[Items drawn from a data source]
Start of Block
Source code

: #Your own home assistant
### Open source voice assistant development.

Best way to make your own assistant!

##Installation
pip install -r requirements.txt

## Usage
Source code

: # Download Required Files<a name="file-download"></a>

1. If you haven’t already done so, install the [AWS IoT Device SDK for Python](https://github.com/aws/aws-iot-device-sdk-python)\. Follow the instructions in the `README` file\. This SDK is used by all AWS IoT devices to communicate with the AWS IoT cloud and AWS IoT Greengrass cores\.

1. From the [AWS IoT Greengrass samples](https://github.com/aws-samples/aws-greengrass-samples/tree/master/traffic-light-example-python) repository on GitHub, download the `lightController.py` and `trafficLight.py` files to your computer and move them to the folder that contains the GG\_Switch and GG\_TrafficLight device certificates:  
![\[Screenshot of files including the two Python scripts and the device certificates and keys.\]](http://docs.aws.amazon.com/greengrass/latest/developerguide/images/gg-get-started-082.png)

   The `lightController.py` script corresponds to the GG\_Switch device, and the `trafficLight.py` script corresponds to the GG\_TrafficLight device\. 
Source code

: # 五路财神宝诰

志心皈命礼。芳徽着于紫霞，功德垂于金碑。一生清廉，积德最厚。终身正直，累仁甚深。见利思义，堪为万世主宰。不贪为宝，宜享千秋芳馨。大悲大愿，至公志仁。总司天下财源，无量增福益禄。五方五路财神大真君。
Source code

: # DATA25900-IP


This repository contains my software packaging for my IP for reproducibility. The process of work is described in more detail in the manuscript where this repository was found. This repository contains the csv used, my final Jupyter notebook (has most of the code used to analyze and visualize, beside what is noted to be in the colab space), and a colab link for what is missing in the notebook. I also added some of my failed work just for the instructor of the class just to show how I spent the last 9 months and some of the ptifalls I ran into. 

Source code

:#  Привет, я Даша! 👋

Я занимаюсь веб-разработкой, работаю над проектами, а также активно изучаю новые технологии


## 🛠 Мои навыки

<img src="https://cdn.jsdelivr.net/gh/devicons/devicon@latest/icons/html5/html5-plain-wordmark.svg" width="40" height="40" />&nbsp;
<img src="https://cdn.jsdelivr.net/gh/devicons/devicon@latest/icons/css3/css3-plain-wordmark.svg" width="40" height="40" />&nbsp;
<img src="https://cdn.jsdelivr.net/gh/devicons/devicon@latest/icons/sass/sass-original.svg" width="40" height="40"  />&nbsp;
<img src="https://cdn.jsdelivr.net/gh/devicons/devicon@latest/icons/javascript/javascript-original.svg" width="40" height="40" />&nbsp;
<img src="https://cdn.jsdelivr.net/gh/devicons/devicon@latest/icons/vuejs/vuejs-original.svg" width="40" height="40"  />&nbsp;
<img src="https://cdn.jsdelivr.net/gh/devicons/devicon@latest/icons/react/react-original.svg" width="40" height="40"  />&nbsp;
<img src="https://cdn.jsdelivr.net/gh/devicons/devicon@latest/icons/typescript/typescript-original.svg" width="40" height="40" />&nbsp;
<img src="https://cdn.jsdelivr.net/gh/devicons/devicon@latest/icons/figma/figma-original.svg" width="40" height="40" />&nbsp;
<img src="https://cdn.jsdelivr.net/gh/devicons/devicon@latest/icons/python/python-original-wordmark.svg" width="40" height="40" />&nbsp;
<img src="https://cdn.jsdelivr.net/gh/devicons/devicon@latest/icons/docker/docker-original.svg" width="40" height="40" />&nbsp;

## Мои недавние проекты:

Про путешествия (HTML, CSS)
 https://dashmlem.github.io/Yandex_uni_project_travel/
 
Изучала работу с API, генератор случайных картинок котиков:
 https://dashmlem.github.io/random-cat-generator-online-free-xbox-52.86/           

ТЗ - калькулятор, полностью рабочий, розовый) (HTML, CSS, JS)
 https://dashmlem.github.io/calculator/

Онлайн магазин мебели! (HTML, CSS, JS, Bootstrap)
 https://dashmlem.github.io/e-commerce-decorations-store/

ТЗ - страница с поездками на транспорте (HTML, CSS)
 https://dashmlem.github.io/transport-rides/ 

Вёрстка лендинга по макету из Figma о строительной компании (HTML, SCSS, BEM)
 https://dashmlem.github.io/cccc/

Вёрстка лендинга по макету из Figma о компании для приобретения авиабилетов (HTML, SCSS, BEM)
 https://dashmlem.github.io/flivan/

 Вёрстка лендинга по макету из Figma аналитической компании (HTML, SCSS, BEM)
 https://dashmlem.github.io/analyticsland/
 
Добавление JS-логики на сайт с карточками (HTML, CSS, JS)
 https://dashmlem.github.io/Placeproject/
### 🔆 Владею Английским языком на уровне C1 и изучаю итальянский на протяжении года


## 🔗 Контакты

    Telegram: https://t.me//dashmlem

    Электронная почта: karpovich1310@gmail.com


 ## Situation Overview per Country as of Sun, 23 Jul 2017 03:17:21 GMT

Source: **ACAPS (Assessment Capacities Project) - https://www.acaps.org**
End of Block
Job
Arrange the lines above as a JSON list of strings, with one string for each line and blank lines omitted.

Result
[
  "Source code",
  ": #Your own home assistant",
  "### Open source voice assistant development.",
  "Best way to make your own assistant!",
  "##Installation",
  "pip install -r requirements.txt",
  "## Usage",
  "Source code",
  ": # Download Required Files<a name=\"file-download\"></a>",
  "1. If you haven’t already done so, install the [AWS IoT Device SDK for Python](https://github.com/aws/aws-iot-device-sdk-python)\\. Follow the instructions in the `README` file\\. This SDK is used by all AWS IoT devices to communicate with the AWS IoT cloud and AWS IoT Greengrass cores\\.",
  "1. From the [AWS IoT Greengrass samples](https://github.com/aws-samples/aws-greengrass-samples/tree/master/traffic-light-example-python) repository on GitHub, download the `lightController.py` and `trafficLight.py` files to your computer and move them to the folder that contains the GG\\_Switch and GG\\_TrafficLight device certificates:  ",
  "![\\[Screenshot of files including the two Python scripts and the device certificates and keys.\\]](http://docs.aws.amazon.com/greengrass/latest/developerguide/images/gg-get-started-082.png)",
  "   The `lightController.py` script corresponds to the GG\\_Switch device, and the `trafficLight.py` script corresponds to the GG\\_TrafficLight device\\. ",
  "Source code",
  ": # 五路财神宝诰",
  "志心皈命礼。芳徽着于紫霞，功德垂于金碑。一生清廉，积德最厚。终身正直，累仁甚深。见利思义，堪为万世主宰。不贪为宝，宜享千秋芳馨。大悲大愿，至公志仁。总司天下财源，无量增福益禄。五方五路财神大真君。",
  "Source code",
  ": # DATA25900-IP",
  "This repository contains my software packaging for my IP for reproducibility. The process of work is described in more detail in the manuscript where this repository was found. This repository contains the csv used, my final Jupyter notebook (has most of the code used to analyze and visualize, beside what is noted to be in the colab space), and a colab link for what is missing in the notebook. I also added some of my failed work just for the instructor of the class just to show how I spent the last 9 months and some of the ptifalls I ran into. ",
  "Source code",
  ":#  Привет, я Даша! 👋",
  "Я занимаюсь веб-разработкой, работаю над проектами, а также активно изучаю новые технологии",
  "## 🛠 Мои навыки",
  "<img src=\"https://cdn.jsdelivr.net/gh/devicons/devicon@latest/icons/html5/html5-plain-wordmark.svg\" width=\"40\" height=\"40\" />&nbsp;",
  "<img src=\"https://cdn.jsdelivr.net/gh/devicons/devicon@latest/icons/css3/css3-plain-wordmark.svg\" width=\"40\" height=\"40\" />&nbsp;",
  "<img src=\"https://cdn.jsdelivr.net/gh/devicons/devicon@latest/icons/sass/sass-original.svg\" width=\"40\" height=\"40\"  />&nbsp;",
  "<img src=\"https://cdn.jsdelivr.net/gh/devicons/devicon@latest/icons/javascript/javascript-original.svg\" width=\"40\" height=\"40\" />&nbsp;",
  "<img src=\"https://cdn.jsdelivr.net/gh/devicons/devicon@latest/icons/vuejs/vuejs-original.svg\" width=\"40\" height=\"40\"  />&nbsp;",
  "<img src=\"https://cdn.jsdelivr.net/gh/devicons/devicon@latest/icons/react/react-original.svg\" width=\"40\" height=\"40\"  />&nbsp;",
  "<img src=\"https://cdn.jsdelivr.net/gh/devicons/devicon@latest/icons/typescript/typescript-original.svg\" width=\"40\" height=\"40\" />&nbsp;",
  "<img src=\"https://cdn.jsdelivr.net/gh/devicons/devicon@latest/icons/figma/figma-original.svg\" width=\"40\" height=\"40\" />&nbsp;",
  "<img src=\"https://cdn.jsdelivr.net/gh/devicons/devicon@latest/icons/python/python-original-wordmark.svg\" width=\"40\" height=\"40\" />&nbsp;",
  "<img src=\"https://cdn.jsdelivr.net/gh/devicons/devicon@latest/icons/docker/docker-original.svg\" width=\"40\" height=\"40\" />&nbsp;",
  "## Мои недавние проекты:",
  "Про путешествия (HTML, CSS)",
  " https://dashmlem.github.io/Yandex_uni_project_travel/",
  "Изучала работу с API, генератор случайных картинок котиков:",
  " https://dashmlem.github.io/random-cat-generator-online-free-xbox-52.86/           ",
  "ТЗ - калькулятор, полностью рабочий, розовый) (HTML, CSS, JS)",
  " https://dashmlem.github.io/calculator/",
  "Онлайн магазин мебели! (HTML, CSS, JS, Bootstrap)",
  " https://dashmlem.github.io/e-commerce-decorations-store/",
  "ТЗ - страница с поездками на транспорте (HTML, CSS)",
  " https://dashmlem.github.io/transport-rides/ ",
  "Вёрстка лендинга по макету из Figma о строительной компании (HTML, SCSS, BEM)",
  " https://dashmlem.github.io/cccc/",
  "Вёрстка лендинга по макету из Figma о компании для приобретения авиабилетов (HTML, SCSS, BEM)",
  " https://dashmlem.github.io/flivan/",
  " Вёрстка лендинга по макету из Figma аналитической компании (HTML, SCSS, BEM)",
  " https://dashmlem.github.io/analyticsland/",
  "Добавление JS-логики на сайт с карточками (HTML, CSS, JS)",
  " https://dashmlem.github.io/Placeproject/",
  "### 🔆 Владею Английским языком на уровне C1 и изучаю итальянский на протяжении года",
  "## 🔗 Контакты",
  "    Telegram: https://t.me//dashmlem",
  "    Электронная почта: karpovich1310@gmail.com",
  " ## Situation Overview per Country as of Sun, 23 Jul 2017 03:17:21 GMT",
  "Source: **ACAPS (Assessment Capacities Project) - https://www.acaps.org**"
]